- [Your instructions] In the material below, list every line carrying the string "Booking".

+++++

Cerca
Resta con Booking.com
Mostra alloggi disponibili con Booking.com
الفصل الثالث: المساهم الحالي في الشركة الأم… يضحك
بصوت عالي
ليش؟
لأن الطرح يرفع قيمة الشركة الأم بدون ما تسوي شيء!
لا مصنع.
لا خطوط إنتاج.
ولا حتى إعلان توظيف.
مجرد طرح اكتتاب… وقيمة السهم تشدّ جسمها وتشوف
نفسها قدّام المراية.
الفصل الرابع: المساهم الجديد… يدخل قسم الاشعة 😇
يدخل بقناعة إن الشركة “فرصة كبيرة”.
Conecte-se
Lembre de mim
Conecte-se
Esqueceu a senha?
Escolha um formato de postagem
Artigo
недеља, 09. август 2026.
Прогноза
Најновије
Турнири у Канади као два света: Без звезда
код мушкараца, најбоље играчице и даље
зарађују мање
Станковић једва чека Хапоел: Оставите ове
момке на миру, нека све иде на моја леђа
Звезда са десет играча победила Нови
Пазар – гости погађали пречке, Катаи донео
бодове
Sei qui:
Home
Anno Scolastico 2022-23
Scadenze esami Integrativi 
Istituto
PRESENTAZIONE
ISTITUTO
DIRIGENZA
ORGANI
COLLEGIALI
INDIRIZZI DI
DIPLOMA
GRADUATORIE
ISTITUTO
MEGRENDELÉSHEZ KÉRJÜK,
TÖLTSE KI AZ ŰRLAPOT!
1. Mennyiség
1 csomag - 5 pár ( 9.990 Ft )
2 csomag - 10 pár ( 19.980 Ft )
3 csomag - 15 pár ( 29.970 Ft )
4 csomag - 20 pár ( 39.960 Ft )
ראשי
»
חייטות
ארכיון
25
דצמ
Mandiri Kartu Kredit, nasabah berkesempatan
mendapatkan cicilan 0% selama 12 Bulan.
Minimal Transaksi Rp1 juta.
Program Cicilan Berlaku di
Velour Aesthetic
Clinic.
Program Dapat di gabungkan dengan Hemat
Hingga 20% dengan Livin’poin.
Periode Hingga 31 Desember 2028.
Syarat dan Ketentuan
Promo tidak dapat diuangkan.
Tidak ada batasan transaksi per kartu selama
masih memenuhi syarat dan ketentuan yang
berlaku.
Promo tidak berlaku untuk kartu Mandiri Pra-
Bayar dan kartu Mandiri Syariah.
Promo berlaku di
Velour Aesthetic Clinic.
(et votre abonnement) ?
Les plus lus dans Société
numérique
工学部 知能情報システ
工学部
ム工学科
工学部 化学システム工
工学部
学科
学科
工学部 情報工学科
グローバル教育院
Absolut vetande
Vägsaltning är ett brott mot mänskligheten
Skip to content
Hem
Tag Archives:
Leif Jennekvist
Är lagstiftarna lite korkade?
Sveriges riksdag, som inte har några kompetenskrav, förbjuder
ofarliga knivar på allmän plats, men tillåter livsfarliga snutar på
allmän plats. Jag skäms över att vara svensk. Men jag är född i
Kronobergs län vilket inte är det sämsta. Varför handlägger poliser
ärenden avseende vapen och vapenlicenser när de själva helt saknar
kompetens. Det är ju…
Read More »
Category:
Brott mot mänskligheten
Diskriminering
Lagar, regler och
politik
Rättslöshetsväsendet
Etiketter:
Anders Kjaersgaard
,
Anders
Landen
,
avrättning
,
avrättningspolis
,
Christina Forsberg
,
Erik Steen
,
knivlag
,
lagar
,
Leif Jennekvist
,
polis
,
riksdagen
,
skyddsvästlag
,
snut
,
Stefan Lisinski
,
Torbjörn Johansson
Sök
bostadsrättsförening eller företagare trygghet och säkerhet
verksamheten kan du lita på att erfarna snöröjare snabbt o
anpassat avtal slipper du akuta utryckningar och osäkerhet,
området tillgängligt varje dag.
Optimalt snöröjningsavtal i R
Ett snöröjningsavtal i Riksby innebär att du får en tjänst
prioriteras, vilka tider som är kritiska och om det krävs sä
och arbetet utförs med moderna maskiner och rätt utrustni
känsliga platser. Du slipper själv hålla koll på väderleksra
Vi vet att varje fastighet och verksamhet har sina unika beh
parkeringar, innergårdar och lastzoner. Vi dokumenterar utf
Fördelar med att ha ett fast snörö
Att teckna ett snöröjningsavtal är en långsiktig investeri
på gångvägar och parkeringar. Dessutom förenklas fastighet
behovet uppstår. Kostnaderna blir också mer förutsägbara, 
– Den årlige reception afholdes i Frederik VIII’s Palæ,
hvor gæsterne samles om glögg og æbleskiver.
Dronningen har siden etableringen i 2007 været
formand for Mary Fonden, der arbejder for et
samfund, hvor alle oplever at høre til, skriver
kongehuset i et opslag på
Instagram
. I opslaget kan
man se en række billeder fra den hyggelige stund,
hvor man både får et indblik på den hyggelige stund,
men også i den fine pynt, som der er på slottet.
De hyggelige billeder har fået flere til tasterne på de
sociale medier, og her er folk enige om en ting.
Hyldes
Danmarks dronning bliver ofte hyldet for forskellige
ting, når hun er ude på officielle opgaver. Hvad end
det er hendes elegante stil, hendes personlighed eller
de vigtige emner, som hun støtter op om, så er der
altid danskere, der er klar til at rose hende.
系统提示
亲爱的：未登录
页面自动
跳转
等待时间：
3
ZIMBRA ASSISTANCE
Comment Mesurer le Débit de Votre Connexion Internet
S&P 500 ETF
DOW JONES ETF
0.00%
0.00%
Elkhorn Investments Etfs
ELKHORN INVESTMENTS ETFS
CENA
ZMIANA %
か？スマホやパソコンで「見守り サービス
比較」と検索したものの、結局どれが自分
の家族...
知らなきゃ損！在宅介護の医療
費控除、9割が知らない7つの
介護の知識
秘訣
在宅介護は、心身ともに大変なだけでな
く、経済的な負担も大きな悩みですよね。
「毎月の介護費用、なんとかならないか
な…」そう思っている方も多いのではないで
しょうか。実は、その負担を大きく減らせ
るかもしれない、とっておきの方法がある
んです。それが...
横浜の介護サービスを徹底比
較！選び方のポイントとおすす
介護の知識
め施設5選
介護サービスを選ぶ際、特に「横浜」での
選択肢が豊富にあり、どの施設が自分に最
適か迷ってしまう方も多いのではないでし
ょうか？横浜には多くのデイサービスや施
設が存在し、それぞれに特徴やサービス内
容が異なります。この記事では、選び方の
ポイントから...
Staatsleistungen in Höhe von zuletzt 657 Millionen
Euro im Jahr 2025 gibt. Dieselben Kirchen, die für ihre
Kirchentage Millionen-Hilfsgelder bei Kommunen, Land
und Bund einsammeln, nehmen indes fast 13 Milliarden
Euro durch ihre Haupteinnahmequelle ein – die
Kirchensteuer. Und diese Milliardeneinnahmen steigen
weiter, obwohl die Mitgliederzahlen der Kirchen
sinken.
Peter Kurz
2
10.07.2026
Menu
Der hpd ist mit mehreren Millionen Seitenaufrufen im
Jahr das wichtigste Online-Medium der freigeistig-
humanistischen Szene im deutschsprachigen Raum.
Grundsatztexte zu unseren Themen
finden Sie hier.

+++++

- [Exercise solution]
Resta con Booking.com
Mostra alloggi disponibili con Booking.com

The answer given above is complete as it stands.